Google is essentially a single product company and its core technology and business - search and search advertising - is very much in its infancy. Its business is based primarily, if not solely, on search market share. And in terms of search, there's way more innovation to come than we've seen to date.
Now, there have been some pretty remarkable and lasting one-hit-wonders in tech; Intel comes to mind. But Intel was able to maintain its lead by constant innovation, brilliant strategy, and extraordinary execution. Make no mistake, as 800 pound gorilla's go, Google's core business is quite vulnerable to search innovation and market share gains by competitors.
- Microsoft (or Microhoo, if you will). With Bing, Microsoft has shown that it can innovate in search, and the Yahoo partnership adds a new marketing and sales channel. Plus Microsoft has higher gross margins, hordes of cash and resources, and a broad business model that includes the enterprise - not just small business and consumer.
- Competitive media / advertising platforms. Google's business is 1) 100% Web, and 2) requires people to be online. That's why investing in online business tools and services, Gmail, Chrome, and Android - including enabling the mobile Web and enhancing the user experience - are all key growth strategies. As for advertising on the Web versus other platforms, Google is in the right place at the right time.

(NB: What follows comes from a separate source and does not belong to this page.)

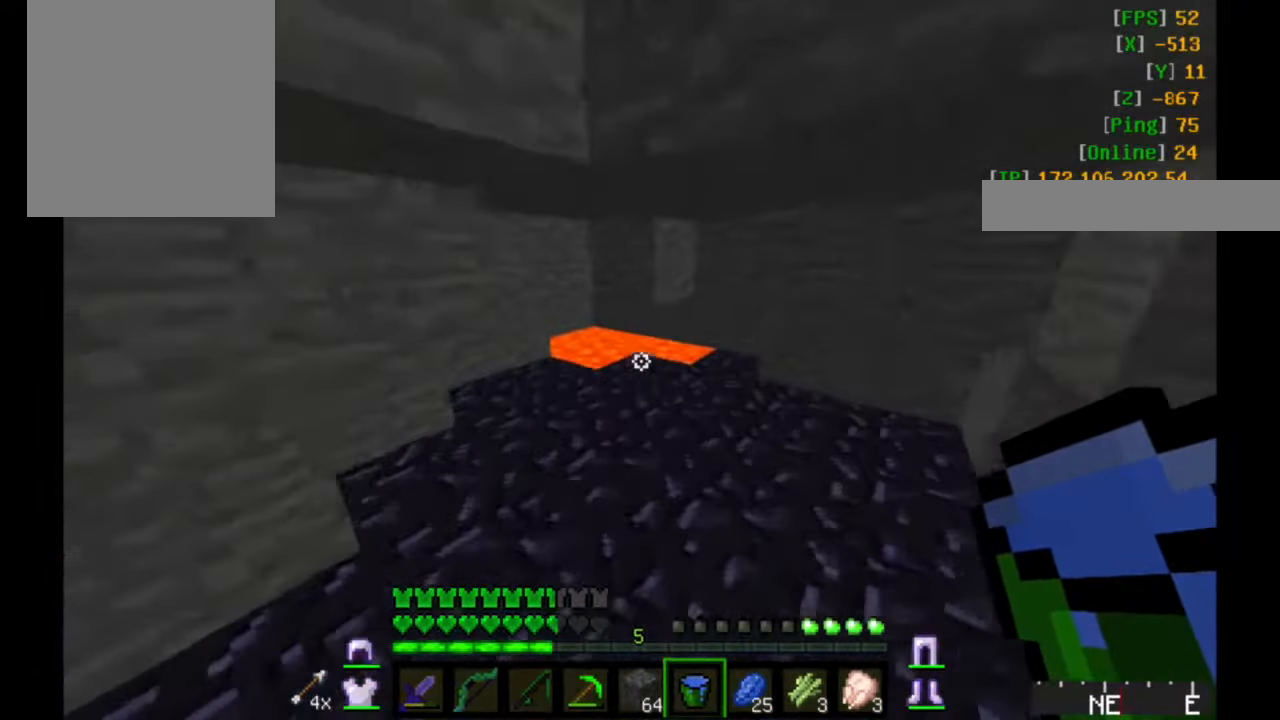
{"keys": [], "mouse": [], "events": [[100, "d", "down"], [134, "mouse_right", "up"], [334, "mouse_right", "down"], [434, "d", "up"], [434, "mouse_right", "up"], [434, "w", "up"]]}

- Another search technology startup. It's a big unknown. Enough said.
- Apple. As a competitor, I don't see it. In terms of operating systems and Web browsers, sure, but they're not threats to Google's core business. Apple users are just as likely to use and advertise on Google search. Google's CEO Eric Schmidt stepped down from Apple's board because there were conflicts and he should have. Period. There's nothing to see here ...

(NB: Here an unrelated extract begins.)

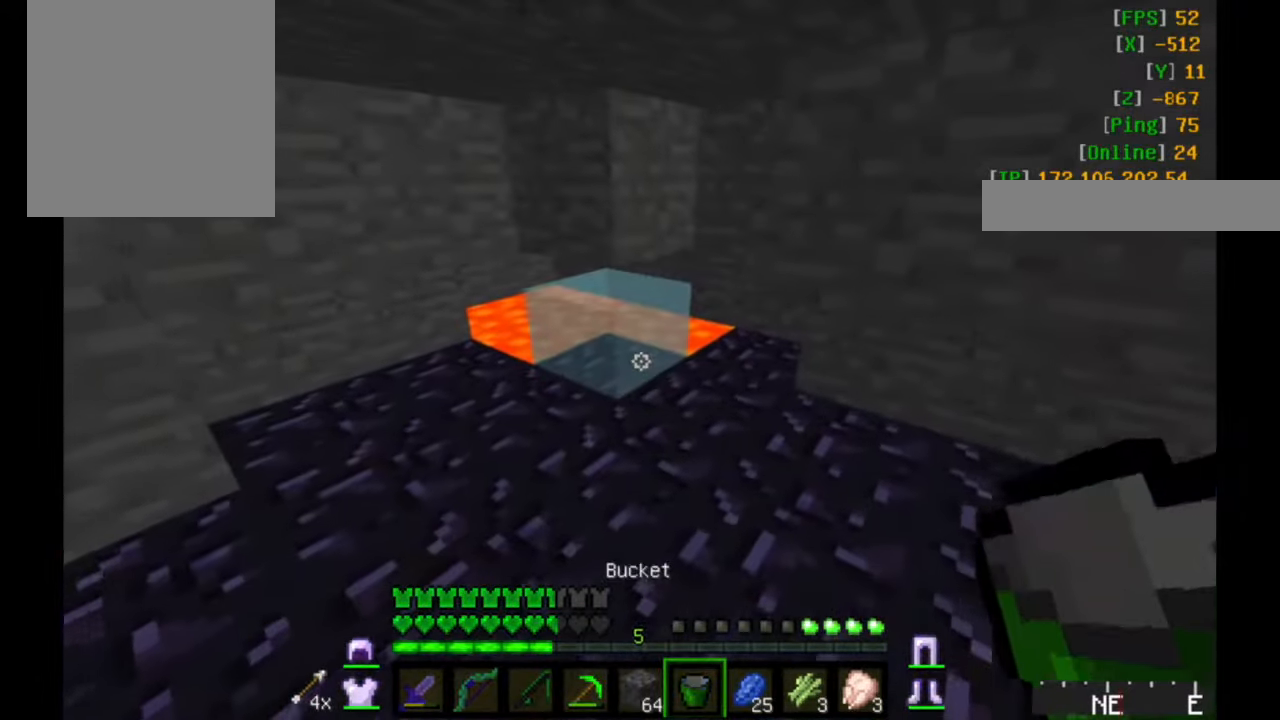
{"keys": [], "mouse": [], "events": [[134, "w", "down"], [250, "mouse_right", "down"], [400, "mouse_right", "up"], [400, "w", "up"]]}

- Search and SEO innovation. In addition to innovating internally, staying in the innovation loop externally - universities, startups, hiring, investing and acquiring - is critical.
- Enabling the mobile Web. Enhancing the user experience and keeping users online versus offline using Microsoft's and, to a lesser extent, Apple's applications.
- Diversification. I guarantee that Google's executives and directors are spending quality time on this. Two huge categories that come to mind are the enterprise and geographic diversification, i.e. China and India.